● Data extracted from a collection:
::::::::

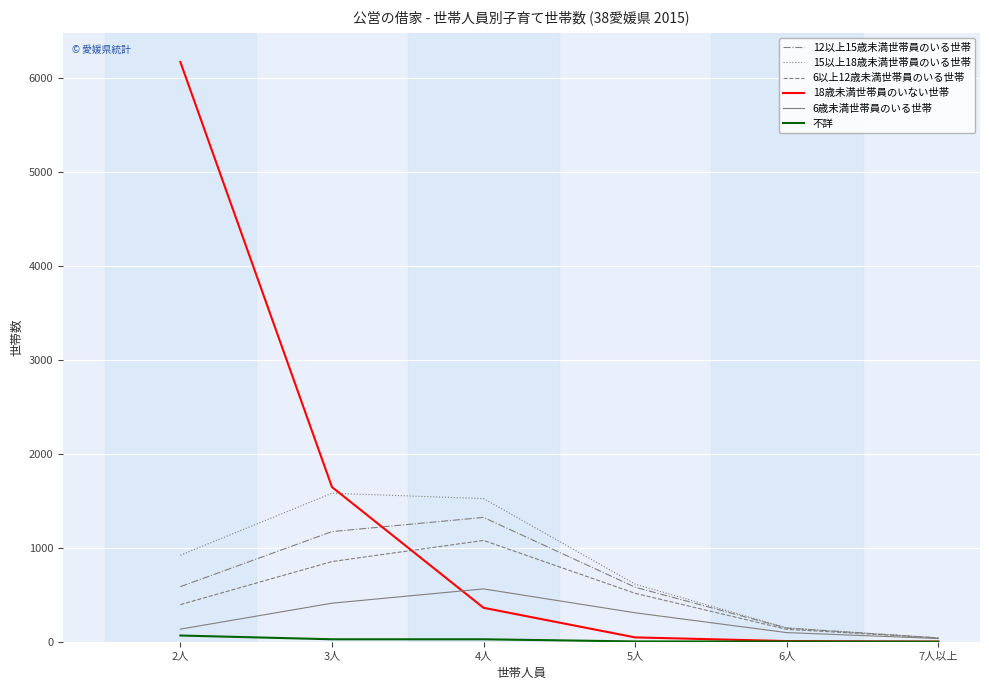

Which series has the largest range (max minus min)?

18歳未満世帯員のいない世帯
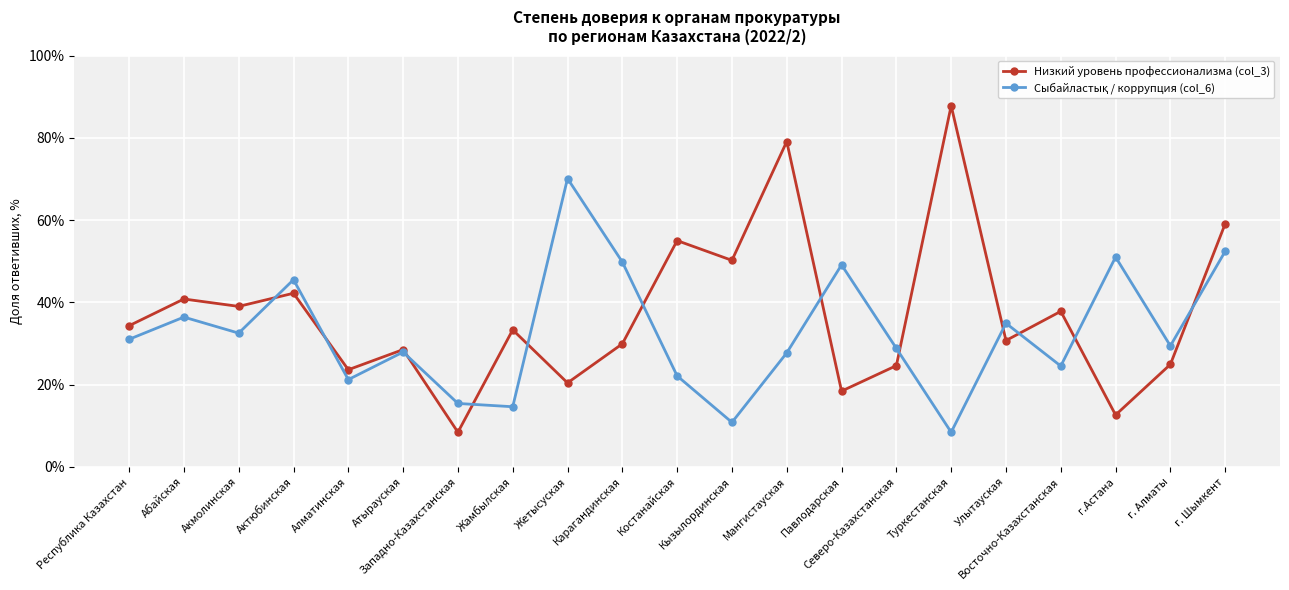

Which series has the largest total across all categories?

Низкий уровень профессионализма (col_3)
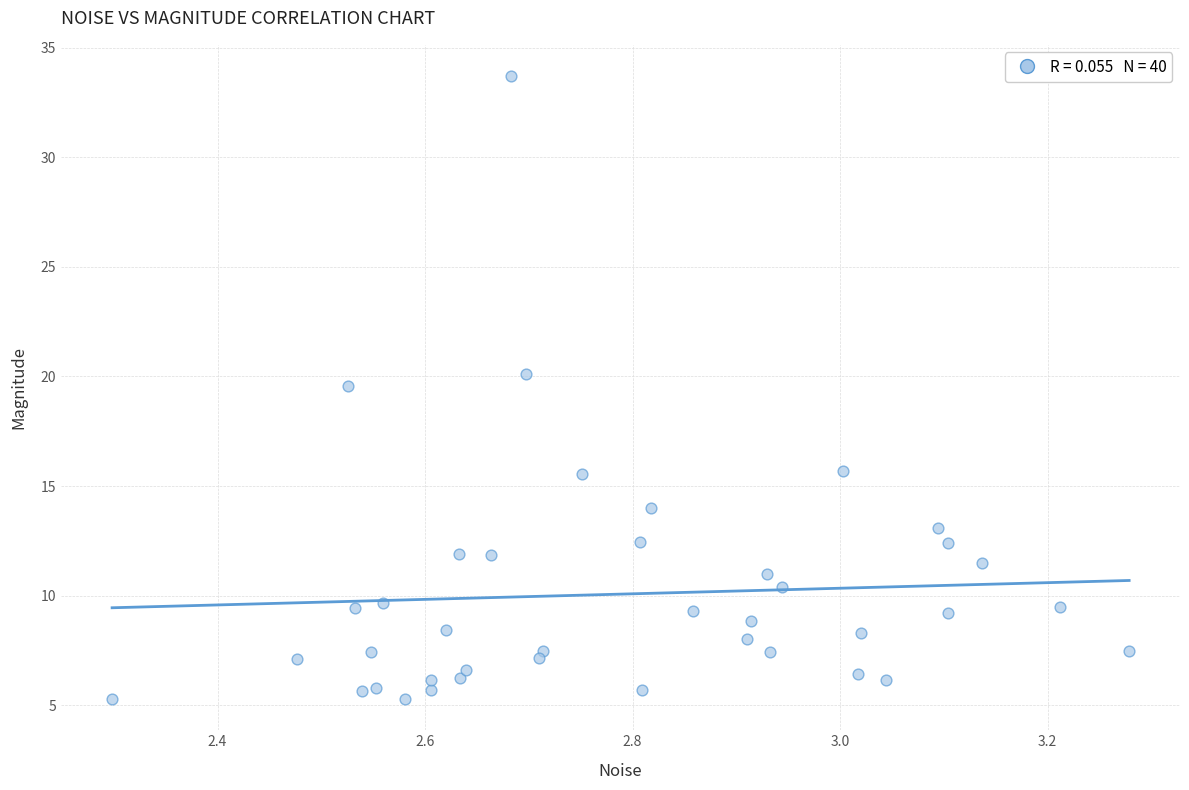

What Y value in the scatter plot is closest to 19?

19.6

::::::::

● WHAT THE TASK REQUIRES: Rewrite all the items above with "largest" swapped for "greatest" wherever it occurs, changing nothing else and leaving out the pictures.

● OUTPUT FOR THIS EXERCISE:
Which series has the greatest range (max minus min)?

18歳未満世帯員のいない世帯

Which series has the greatest total across all categories?

Низкий уровень профессионализма (col_3)

What Y value in the scatter plot is closest to 19?

19.6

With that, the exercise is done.